There are many ambitious companies who struggle with these and similar questions. Equally, companies who are more mature, have bitten the bullet and are beyond the stage of establishing a presence. The challenges and concerns with regard to the front-line operations in their overseas markets have moved on.

  1. We do our best; better than we do in the domestic market, yet our prospects and customers do not seem to trust us?
  2. Why are we overlooked for unexplained reasons in significant bids and decisions? Why does our credibility suffer?
  3. We are expected to perform and be creative, yet we are never invited in helping clients’ identify and debate potential solutions?
  4. We are expected to solve problems, deliver to high standards, work relentlessly and not expect to be paid for the extra effort? Is it worth it?
  5. We are cheaper than the local competition and yet we seem to lose out more often. Are the expectations of the market really fair and viable? Do we really understand the needs of our customers, their imperatives and considerations?

Do any these concerns resonate with your business? Undoubtedly the revenue side impact is the most crucial, but the element of investment and operating costs can be ignored. The opportunity loss, of time and resources, in unremunerative markets can become a disproportionate drain for any company. Such experiences and forays has drained the energy, expense and resolve of many a company pursuing a global growth agenda, particularly in the present economic climate.

There are no pat answers; of course not! Neither is there a single bullet solution. A part of the answer may lie in pieces of the jigsaw – the building of a suitable strategy, developing the best suited go-to-market model, executing it professionally, with the best management teams and practices, supported by locally tuned marketing, sales and relationship building, and so on.

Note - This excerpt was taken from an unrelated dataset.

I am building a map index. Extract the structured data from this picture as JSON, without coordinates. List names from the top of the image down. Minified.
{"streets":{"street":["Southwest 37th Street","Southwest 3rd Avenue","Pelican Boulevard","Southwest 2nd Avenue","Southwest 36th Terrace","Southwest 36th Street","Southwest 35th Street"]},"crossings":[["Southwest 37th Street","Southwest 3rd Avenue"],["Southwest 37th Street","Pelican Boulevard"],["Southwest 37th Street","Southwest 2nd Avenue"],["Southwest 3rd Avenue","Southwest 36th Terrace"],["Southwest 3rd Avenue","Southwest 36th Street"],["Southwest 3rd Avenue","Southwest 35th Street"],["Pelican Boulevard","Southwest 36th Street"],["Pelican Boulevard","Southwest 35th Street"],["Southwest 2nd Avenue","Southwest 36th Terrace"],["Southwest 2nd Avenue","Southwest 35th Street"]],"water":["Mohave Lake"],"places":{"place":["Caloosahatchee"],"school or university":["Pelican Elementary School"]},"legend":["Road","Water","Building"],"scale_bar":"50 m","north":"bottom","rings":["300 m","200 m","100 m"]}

However underlying all these pieces there is a fundamental foundation block. It may be labeled as – global proficiency, cultural intelligence or diversity skills. Its absence can render much of the effort, time and investment ineffective. This proficiency and skill is not about learning up “culture maps” or memorizing the cultural differences of the overseas market. They are more about understanding and appreciating the typical barriers, baggage and perceptions; building a self-awareness and an awareness of others; developing effective communication and most critically, improved judgement. In alien conditions this is the crucial pre-requite to assessing situations, enabling improved problem solving, strategizing and crisis management.

The impact list can be long, abstract and hence usually ignored; left to the common sense and maturity of the individuals on the ground. The pro-active attention and mentoring in this crucial area remains mostly absent, with training and coaching rarely considered. However there are severe costs and penalties. In worst case scenarios there are unexplained order losses, customer exits, rework and waste, team conflict, poor relationship and engagement management, failed alliances, ineffective collaborations, and so on.

After years of multicultural business experience, in a recent meeting, when I was told that “we have had a poor experience dealing with India and Indians”, I was relieved for the direct input. Why? In the majority of situations, such input is surmised, if at all, only after much water has flown under the bridge. You would agree that it is way easier to read the lines than between them, when faced with a tough business challenge.